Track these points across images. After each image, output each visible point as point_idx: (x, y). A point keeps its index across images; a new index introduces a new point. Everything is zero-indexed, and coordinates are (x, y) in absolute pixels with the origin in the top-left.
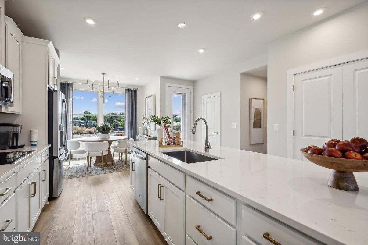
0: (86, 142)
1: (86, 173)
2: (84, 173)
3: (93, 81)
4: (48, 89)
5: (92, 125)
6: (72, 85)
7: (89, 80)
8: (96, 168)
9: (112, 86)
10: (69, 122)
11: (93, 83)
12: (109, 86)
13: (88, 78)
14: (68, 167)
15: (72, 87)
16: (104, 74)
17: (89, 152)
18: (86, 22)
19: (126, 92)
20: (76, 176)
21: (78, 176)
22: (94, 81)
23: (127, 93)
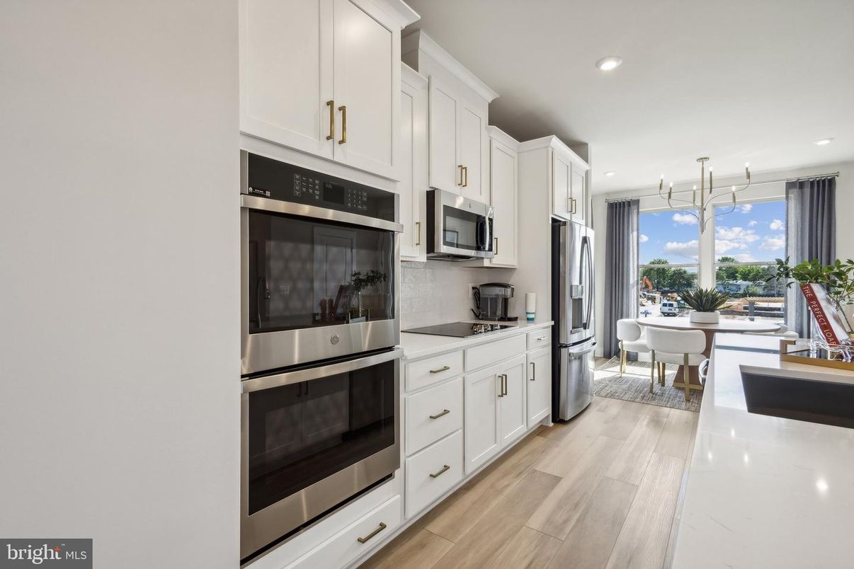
0: (649, 327)
1: (643, 397)
2: (641, 395)
3: (671, 185)
4: (550, 222)
5: (741, 292)
6: (637, 202)
7: (663, 185)
8: (673, 392)
9: (731, 186)
10: (631, 281)
11: (671, 188)
12: (711, 188)
13: (662, 180)
14: (619, 376)
15: (636, 207)
16: (702, 159)
17: (653, 351)
18: (602, 71)
19: (791, 191)
20: (621, 395)
21: (626, 397)
22: (673, 185)
23: (794, 194)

----------

[Requirement] Reproduce the entries above verbatim, omitting the picture markers.

[Answer]
Track these points across images. After each image, output each visible point as point_idx: (x, y). A point keeps its index across images; a new index introduces a new point. Everything is zero-indexed, and coordinates are (x, y) in absolute pixels with the origin in the top-left.
0: (86, 142)
1: (86, 173)
2: (84, 173)
3: (93, 81)
4: (48, 89)
5: (92, 125)
6: (72, 85)
7: (89, 80)
8: (96, 168)
9: (112, 86)
10: (69, 122)
11: (93, 83)
12: (109, 86)
13: (88, 78)
14: (68, 167)
15: (72, 87)
16: (104, 74)
17: (89, 152)
18: (86, 22)
19: (126, 92)
20: (76, 176)
21: (78, 176)
22: (94, 81)
23: (127, 93)
0: (649, 327)
1: (643, 397)
2: (641, 395)
3: (671, 185)
4: (550, 222)
5: (741, 292)
6: (637, 202)
7: (663, 185)
8: (673, 392)
9: (731, 186)
10: (631, 281)
11: (671, 188)
12: (711, 188)
13: (662, 180)
14: (619, 376)
15: (636, 207)
16: (702, 159)
17: (653, 351)
18: (602, 71)
19: (791, 191)
20: (621, 395)
21: (626, 397)
22: (673, 185)
23: (794, 194)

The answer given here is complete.